- [GIVEN PASSAGE]:
────────────────────────────────────────
The American Academy of Pediatrics, in 2016, recommended limiting screen activities to 2 hours a day, but this limit has been shown to be regularly exceeded [15]. Excessive screen use is defined as >3 hours a day of screen use for social activities: ie those not related to school work, but timing of screen use has not been defined. Studies have shown that excessive screen use is linked to insufficient sleep in adolescents [16] although quantifying use is problematic. It is possible that other consequences, such as obesity [17] and adverse mental health outcomes [18] are mediated by reduced sleep time. Reduced sleep duration and poor quality sleep in adolescents have been shown to lead to inattention in class [19] and poor academic performance [2022].

We hypothesized that in adolescents both the duration of screen use and the timing of screen use (evening and night-time) would be associated with a reduction in both sleep time and sleep quality with effects on daytime function (daytime sleepiness, lack of energy and irritability). Our aim was to examine the associations between the duration and timing of screen use, sleep and daytime function in healthy adolescents in the community.

Methods

The Morphee health network (Réseau Morphée) is funded by the regional health authority in the Paris region. It aims to provide information about sleep disorders and improve the management of patients suffering from sleep disorders. We performed a transverse survey based study in adolescents aged from 12–19. Participants were recruited within schools during educational sessions on sleep between 2015 and 2019. Prior to educational sessions led by trained class teachers, consent was sought from parents. Once consent was obtained, students completed an online questionnaire in class which formed one of the tools for the education sessions. Inclusion criteria were belonging to a school participating in the programme and having signed consent from a parent. No identifying data was available on the questionnaire apart from sex, age to the nearest year, school class and school.

The study was approved by the scientific committee of the Réseau Morphée and by the educational authority in each school (Comité pédagogique et du Comité d’Education à la Santé et la Citoyenneté, CESC). The study was approved by the Commission Nationale Informatique et Liberté (CNIL), 8013081 19/12/2016.
────────────────────────────────────────
- [WORK ITEM A]:
Decide whether each statement agrees with the passage on adolescent screen use and sleep. Answer yes or no for each, quoting the deciding words from the passage. (i) In 2016 the American Academy of Pediatrics recommended limiting screen activities to 2 hours a day. (ii) The timing of screen use has been defined. (iii) Students filled out the questionnaire at home.
- [WORK ITEM B]:
Answer these questions from the passage on adolescent screen use and sleep:
(i) What was the age range of the adolescents in the survey?
(ii) Between which years were participants recruited?
(iii) Who funds the Morphee health network?
- [WORK ITEM C]:
Extend the passage on adolescent screen use and sleep, picking up where it stops.

[Records in a dataset]
────────────────────────────────────────
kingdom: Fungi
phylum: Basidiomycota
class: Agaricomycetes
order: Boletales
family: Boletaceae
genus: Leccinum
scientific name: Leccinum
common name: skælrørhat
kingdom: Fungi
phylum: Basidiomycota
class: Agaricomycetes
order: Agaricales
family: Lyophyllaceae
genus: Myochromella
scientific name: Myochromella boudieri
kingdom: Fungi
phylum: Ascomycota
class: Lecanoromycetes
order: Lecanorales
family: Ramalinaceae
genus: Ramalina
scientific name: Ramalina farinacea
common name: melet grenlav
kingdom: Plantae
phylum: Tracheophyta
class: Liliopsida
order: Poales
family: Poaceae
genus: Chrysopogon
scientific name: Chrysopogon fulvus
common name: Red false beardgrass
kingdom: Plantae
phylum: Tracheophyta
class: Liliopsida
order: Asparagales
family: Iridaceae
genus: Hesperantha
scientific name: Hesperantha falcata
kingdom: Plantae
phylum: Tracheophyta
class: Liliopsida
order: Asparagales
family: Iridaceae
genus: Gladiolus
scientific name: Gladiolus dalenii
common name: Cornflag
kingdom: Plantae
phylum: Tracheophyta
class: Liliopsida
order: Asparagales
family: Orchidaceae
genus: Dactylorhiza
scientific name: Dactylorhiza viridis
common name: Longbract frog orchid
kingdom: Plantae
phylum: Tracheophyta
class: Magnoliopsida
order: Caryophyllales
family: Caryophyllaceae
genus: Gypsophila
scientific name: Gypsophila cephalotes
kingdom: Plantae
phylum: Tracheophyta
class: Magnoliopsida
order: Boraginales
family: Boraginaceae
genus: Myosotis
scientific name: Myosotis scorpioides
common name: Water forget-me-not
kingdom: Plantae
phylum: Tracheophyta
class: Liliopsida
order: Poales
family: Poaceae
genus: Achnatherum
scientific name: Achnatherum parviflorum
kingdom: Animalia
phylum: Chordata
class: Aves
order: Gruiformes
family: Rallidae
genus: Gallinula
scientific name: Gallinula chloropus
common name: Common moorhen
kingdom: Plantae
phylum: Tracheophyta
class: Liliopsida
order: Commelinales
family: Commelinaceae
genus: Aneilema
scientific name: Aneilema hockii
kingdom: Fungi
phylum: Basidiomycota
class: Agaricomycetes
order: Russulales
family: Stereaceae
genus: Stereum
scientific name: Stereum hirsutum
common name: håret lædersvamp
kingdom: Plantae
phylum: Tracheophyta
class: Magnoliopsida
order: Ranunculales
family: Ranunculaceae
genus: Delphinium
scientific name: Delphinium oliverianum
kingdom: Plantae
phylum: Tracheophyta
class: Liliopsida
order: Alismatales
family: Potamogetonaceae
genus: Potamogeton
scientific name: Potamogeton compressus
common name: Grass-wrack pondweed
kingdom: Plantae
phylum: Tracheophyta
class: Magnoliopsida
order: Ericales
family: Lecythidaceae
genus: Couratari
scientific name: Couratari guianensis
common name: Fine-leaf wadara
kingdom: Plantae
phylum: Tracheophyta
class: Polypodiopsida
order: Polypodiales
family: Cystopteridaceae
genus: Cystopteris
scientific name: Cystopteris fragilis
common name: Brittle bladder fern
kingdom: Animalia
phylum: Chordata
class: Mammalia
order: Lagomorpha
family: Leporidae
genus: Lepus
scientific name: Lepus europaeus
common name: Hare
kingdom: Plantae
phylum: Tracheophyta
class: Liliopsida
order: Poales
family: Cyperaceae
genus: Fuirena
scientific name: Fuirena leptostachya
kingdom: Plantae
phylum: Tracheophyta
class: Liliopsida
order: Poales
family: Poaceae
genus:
────────────────────────────────────────
- [EXERCISE RESULT A]:
(i) Yes: "The American Academy of Pediatrics, in 2016, recommended limiting screen activities to 2 hours a day"
(ii) No: "but timing of screen use has not been defined"
(iii) No: "students completed an online questionnaire in class"

- [EXERCISE RESULT B]:
(i) 12–19
(ii) 2015 and 2019
(iii) The regional health authority in the Paris region

- [EXERCISE RESULT C]:
Sleep related measures

The questionnaire had 50 questions including age (in years), sex, school year, the presence of a screen in the bedroom, timing and duration of screen exposure, screen based activities, bedtime and getting up time during the week and at the weekend, sleep quality and symptoms associated with sleep disorders, anxiety and depression.

Sleep time was calculated from mean bedtime and getting up times both during the week and at weekends, and represents the total available window for sleep, not necessarily the actual sleep time which will be reduced by the time taken to fall asleep and wake periods during the night. Adolescents with a sleep time <7 hours were considered to be sleep deprived, adolescents with a difference of ≥2 hours between their sleep time on schooldays and at the weekend were considered to be sleep restricted during the week. We compared sleep deprivation (sleep time of <7 hours) with sleep restriction (a difference between sleep time at the weekend and during the week of>2 hours) to attempt to compensate for adolescents whose sleep needs were less than 9 hours following the definition of sleep restriction in the study by Lo et al [23].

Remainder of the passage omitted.